LET ME STATE right here and now -- I hate alt-country. Fucking hate it. All these ex-grunge rockers buying themselves one Flying Burrito Brothers record and one Band album and pretending they've always been lonesome prairie dogs. Beachwood Sparks, outta my face! If you're gonna venerate an art form, show some respect. Give it some room to breathe.

That's what's cool about Giant Sand frontman Howe Gelb, y'see. He's always willing to experiment -- fuck around with a new time signature, throw in a fragmented piano segment or mellotron solo, bring in Juliana Hatfield to add a couple of throwaway girlie vocals, distort everything, and move on. He's like the Tom Waits of alt-country. Except he doesn't growl and doesn't shout through vocoders and doesn't hunch menacingly over the bodies of dead, romantic couples... except when he does. I guess you don't release more than 20 albums over as many years without learning something on the way.

Giant Sand have always existed as a semi-mythical band for me. A rich, unfolding tapestry. An uneasy coalition between a few musicians and a cast of several thousand hangers-on. I remember when I first heard their name -- it was my first meeting with the Lemonheads, more specifically Evan Dando. He showed me the trick of whistling two notes at once; I whistled like a bird gargling. Doubtless, I asked him if his band came fully formed to the world, and doubtless, he owned up to having listened to some music sometime. The name that resonated then was Giant Sand -- a band lost in the middle of an Arizona desert highway, a band who carried the torch of Gram Parsons long before most folk realized there was even a flame that burned. I was impressed by the Lemonheads. I was in love with Dando's wastrel, tormented-rich-kid voice, but the name of Giant Sand hovered over everything he sang. It was like that scene in Hitchhiker's Guide to the Galaxy, where the computer Deep Throat talks of the computer yet to come, one that it is not even fit to calculate its perimeters... or something.
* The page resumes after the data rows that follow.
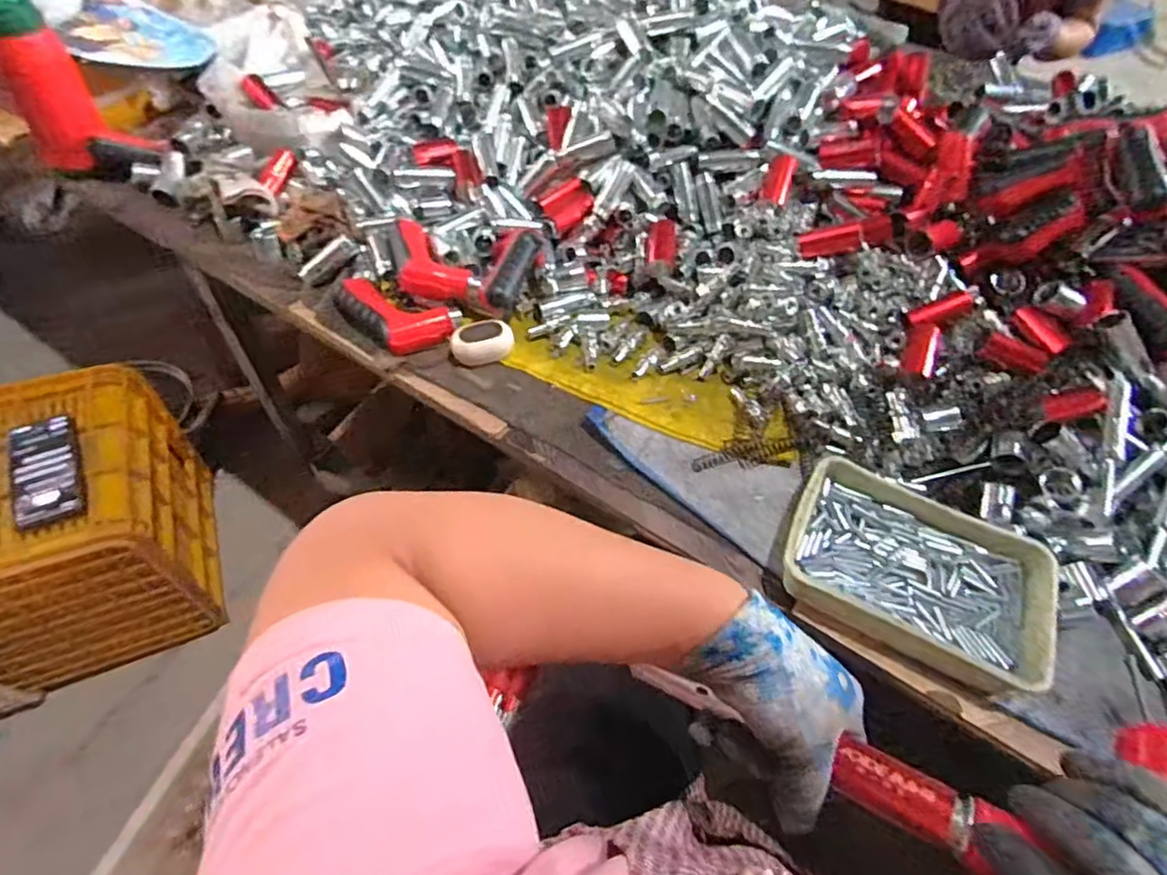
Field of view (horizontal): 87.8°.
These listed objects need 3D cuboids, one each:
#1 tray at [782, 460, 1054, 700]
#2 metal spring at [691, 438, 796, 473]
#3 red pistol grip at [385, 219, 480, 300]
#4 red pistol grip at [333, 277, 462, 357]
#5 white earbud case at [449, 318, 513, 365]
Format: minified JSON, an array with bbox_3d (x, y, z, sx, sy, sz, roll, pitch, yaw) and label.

I can't remember when I actually heard Giant Sand. They kinda crept up on me, like a fungoid growth -- a fungoid growth radiating soul and pedal steel guitars and a voice ravaged by the passing of time. Gradually, they seeped into my consciousness. There was a 1994 album, Glum, which made me feel anything but. There was a conversation I had with my ex-Melody Maker editor, in which he waxed lyrical about Howe Gelb's emotional floodwaters -- and he's a man who knows his tortured Midwestern artists, believe me. There was that incredible collaboration with Lisa Germano, OP8, which spawned one of 1997's finest albums, Slush... and a handful of live dates that gently rocked my foundations.

This isn't all Gelb does, though. A couple of years ago, while reviewing his solo album Hisser in The Stranger, I came up with one of those equations, much-loved by lazy music critics who once studied math at college. "If Lambchop + Pavement + solo Lou Barlow + solo Evan Dando + Palace + Whiskeytown + a slew of lesser pretenders = Hisser," I said, "then why are all the above rated higher than Gelb?" I realize that by pulling in such a heady, unwieldy equation I was resorting to hyperbole, but all I was attempting to convey was a certain measure of soul -- and a debt that most of those musicians owe to Giant Sand, which is rarely acknowledged in print. I wanted to point out that Gelb has a soulful integrity to what he does; there is a real heart and poignancy in the middle of all the maverick musical mischief and despair.

Whatever. All I know is that I have their new album, Chore of Enchantment, playing as I type these words, and that it's making me feel at ease with the world outside once more. Especially when Gelb starts sighing lines like "Last night I got wasted/So I could end the day/Old Joe Pena and I sat there well basted/Till the blur bar faded away."

It's not much. But it makes me happy.